掲載文:
+===+

今年初の映画です。
「リリーのすべて」
1926年、世界で初めて性別適合手術を受けた、アイナーとその妻ゲルダの苦悩と愛を描いた作品です。
ずっと男性として生きて来たアイナーが、妻の絵の肖像画の女性モデルの代役として、膝までストッキングをはきポーズをとる。
ドレスの裾も再現するため、着用はしないがドレスを体に当てる。
ドレスの裾から除く自分の脚をみたアイナーが感じたのは、自分の中にずっと潜んでいた「女性」の自分…
本当の自分がわからず、頭がおかしいのかと悩むアイナー
まだ理解の少なかった時代、病院を渡り歩いても精神病としか診断されない中、アイナーの中にいる「リリー」の存在はどんどん大きくなっていった。
本来の自分になろうと女装するリリーに、「アイナーに会いたい」と懇願するゲルダ。
妻を愛していても、その苦しみがわかっても、アイナーは本来の自分は「男のアイナー」ではないのだから、君の求めるものを与えてやれない…と嘆く。
でも彼を愛しているゲルダは、彼がリリーとして生きていくにはどうしたらいいのかを彼と一緒に探し出す。
最後は性別適合手術を受けることになるのですが、前例のない手術のうえに、今ほど感染症などの対策ができていなかった時代の手術には大きなリスクが伴うことに。

+===+

データ記録:
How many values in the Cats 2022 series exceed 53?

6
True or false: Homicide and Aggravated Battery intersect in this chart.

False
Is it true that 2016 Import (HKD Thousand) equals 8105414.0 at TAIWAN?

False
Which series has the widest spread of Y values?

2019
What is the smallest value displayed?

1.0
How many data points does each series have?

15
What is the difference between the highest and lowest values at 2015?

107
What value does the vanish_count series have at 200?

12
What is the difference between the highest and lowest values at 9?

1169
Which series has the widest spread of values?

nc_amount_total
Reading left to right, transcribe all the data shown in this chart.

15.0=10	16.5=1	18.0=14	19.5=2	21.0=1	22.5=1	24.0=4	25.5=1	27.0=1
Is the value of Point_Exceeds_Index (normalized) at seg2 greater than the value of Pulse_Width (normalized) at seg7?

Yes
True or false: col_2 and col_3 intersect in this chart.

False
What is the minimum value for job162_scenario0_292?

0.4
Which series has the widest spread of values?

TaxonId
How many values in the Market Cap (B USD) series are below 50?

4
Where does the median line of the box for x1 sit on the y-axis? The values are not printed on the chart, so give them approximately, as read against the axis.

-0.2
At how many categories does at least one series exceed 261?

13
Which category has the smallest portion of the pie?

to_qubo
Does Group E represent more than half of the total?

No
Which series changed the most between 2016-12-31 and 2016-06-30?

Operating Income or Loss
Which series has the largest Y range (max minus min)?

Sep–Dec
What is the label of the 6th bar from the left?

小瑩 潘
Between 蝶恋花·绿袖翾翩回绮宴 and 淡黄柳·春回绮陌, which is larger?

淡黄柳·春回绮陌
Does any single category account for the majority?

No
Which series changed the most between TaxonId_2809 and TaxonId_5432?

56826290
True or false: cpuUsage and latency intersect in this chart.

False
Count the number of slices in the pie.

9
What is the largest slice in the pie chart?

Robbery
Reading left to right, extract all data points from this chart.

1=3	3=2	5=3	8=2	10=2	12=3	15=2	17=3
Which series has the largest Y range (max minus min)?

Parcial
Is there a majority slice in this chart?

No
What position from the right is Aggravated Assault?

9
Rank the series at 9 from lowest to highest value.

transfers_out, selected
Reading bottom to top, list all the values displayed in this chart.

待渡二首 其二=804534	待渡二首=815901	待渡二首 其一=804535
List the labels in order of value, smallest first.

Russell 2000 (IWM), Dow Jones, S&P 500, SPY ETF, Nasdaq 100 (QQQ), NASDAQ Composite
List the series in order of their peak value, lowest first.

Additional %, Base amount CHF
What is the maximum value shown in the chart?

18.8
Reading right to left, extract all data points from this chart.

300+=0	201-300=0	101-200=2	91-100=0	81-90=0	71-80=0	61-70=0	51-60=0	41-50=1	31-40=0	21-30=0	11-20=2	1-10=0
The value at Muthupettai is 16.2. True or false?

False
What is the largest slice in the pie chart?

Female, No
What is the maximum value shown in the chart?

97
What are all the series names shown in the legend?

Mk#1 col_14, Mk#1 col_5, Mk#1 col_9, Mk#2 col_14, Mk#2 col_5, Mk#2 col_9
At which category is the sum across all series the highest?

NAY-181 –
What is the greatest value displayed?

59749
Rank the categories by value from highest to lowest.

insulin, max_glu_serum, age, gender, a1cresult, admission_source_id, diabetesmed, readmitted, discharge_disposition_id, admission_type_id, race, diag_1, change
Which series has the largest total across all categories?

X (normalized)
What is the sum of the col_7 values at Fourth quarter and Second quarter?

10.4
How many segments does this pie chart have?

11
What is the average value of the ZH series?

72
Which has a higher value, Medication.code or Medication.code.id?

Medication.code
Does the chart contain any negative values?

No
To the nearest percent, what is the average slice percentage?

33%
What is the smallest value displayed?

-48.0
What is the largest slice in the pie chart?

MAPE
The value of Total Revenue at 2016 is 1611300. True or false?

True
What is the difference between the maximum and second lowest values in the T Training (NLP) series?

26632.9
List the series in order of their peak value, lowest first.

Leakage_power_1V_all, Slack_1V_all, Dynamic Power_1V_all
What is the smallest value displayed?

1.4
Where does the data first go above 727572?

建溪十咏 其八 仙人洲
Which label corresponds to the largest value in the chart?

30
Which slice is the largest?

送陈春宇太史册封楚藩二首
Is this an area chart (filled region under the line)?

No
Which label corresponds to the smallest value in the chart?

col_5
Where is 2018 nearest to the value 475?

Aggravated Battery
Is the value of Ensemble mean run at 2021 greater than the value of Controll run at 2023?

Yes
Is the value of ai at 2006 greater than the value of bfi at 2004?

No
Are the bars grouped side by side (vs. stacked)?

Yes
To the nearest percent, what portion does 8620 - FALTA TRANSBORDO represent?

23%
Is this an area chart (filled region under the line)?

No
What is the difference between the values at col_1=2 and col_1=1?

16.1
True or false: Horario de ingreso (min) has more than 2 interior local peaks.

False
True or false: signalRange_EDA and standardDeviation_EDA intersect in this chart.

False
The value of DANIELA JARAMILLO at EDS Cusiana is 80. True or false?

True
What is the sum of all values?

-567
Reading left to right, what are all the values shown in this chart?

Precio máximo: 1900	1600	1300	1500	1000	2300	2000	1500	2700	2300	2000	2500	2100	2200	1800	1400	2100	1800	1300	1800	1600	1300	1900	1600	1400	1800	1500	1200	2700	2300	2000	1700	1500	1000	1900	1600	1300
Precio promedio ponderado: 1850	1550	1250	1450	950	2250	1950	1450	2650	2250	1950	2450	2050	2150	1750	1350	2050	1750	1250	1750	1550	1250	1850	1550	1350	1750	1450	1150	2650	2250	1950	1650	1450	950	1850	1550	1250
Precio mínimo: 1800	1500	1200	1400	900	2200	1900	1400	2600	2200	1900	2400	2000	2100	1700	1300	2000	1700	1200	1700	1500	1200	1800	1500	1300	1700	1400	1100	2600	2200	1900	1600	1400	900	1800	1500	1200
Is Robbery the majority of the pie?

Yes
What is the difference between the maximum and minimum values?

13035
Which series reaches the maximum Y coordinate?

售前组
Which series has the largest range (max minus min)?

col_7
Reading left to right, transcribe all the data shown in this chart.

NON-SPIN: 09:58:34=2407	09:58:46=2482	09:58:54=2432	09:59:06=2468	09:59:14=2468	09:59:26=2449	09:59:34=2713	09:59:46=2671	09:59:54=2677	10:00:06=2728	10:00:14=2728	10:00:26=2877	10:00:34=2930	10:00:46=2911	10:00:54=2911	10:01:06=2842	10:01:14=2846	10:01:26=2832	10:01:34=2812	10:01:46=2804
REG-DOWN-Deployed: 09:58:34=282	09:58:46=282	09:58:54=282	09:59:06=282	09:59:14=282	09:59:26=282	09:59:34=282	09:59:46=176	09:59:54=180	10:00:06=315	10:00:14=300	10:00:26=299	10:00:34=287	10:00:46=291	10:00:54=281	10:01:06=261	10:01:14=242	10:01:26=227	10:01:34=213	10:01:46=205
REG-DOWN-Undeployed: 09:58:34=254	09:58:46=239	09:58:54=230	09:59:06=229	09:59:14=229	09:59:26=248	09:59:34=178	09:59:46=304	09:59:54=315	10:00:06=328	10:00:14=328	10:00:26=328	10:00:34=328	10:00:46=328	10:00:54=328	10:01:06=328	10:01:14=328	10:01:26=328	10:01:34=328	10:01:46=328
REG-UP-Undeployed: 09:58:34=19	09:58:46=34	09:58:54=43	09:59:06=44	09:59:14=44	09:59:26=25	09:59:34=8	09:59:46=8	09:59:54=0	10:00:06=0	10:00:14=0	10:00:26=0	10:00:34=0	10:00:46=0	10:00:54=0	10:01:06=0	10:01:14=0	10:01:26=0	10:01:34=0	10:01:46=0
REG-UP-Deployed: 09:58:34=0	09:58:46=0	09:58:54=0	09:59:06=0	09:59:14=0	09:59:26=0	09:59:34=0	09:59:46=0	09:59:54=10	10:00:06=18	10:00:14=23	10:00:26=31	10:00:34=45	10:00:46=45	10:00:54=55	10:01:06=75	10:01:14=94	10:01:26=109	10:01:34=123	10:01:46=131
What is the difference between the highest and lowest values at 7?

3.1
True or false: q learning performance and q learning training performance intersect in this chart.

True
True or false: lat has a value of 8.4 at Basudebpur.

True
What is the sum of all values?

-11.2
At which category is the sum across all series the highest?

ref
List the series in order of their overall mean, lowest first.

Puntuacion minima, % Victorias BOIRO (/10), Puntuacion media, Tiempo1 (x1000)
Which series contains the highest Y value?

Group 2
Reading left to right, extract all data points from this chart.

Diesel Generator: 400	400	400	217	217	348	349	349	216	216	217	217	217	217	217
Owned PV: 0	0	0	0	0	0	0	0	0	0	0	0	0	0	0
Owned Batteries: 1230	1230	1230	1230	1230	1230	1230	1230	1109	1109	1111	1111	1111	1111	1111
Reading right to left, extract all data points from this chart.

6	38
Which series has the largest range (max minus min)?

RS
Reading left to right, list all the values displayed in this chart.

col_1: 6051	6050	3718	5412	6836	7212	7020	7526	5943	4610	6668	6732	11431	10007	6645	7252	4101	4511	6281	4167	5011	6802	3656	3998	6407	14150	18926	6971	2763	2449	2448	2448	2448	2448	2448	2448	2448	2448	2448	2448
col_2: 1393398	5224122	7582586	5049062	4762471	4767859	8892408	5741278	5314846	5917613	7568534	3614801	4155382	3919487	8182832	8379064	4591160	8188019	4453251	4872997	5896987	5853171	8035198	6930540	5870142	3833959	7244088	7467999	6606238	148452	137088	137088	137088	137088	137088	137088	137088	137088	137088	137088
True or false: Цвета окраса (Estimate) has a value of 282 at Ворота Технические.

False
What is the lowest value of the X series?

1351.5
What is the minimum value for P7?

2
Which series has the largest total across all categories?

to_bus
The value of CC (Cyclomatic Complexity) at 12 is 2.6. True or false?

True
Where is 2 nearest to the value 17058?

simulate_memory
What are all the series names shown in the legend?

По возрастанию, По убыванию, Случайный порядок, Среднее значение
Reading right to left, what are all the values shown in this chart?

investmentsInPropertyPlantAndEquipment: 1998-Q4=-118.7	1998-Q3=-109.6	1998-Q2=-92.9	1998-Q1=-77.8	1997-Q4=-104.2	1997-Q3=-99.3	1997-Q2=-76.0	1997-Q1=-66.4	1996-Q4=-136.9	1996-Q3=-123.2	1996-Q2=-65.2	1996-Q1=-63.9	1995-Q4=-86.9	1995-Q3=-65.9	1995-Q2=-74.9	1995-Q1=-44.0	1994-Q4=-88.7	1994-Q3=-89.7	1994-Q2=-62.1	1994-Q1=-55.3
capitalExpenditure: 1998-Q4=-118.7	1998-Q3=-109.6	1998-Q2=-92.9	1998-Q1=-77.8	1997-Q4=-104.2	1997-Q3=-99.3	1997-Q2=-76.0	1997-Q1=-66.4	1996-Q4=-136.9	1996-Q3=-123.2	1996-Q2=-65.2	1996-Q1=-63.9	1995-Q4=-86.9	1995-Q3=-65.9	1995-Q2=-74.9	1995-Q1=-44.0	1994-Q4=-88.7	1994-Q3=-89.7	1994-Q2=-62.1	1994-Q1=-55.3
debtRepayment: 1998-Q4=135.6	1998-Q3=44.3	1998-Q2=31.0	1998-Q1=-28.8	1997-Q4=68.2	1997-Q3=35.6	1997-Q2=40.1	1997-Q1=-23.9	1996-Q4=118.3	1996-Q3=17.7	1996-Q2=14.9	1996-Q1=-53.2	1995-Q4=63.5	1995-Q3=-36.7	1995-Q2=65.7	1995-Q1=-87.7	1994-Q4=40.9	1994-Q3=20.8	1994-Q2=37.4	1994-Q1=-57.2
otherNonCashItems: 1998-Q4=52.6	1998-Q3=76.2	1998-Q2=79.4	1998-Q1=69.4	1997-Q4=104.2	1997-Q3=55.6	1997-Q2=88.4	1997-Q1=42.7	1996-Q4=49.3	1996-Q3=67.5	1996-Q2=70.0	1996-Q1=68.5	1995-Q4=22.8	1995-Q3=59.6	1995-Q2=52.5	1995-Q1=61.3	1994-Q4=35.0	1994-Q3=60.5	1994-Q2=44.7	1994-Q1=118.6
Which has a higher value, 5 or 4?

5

+===+

課題 A: 「リリーのすべて」の紹介文によると、アイナーが世界で初めて性別適合手術を受けたのは何年か。
課題 B: 「リリーのすべて」の紹介文を、最後の文の後から書き継いでください。
データ行はここでは使わない。

解答 A: 1926年

解答 B:
しかし、リリーの決意は固く、アイナーを消し去り、リリーとして生きるために手術を選んだ…
だいたいこんな感じの話なのですが、体と心の違和感に悩み、でも自分ではどうすることもできないリリーがとても痛々しくて、でも強くて、そして美しかったです。
ゲルダにとってはアイナーという夫を失うことになるわけですが、それでもリリーを支えていこうという強い愛情と悲しみがとても切なかった。
原作は実話(リリーの手記をもとにした小説)らしいです。
性同一性障害の話ですが、「自分らしく生きる」こととか、「本当の愛」とか、誰にでも当てはめて感じることができる映画だと思います。
ちょっとヘビーな内容ですが、感動しました。
胸が苦しくなるかもしれないけど、その分きっと強くなれる気がします。
リリーとゲルダの強い意志と愛情を分けてもらえるような、そんな映画だと思います。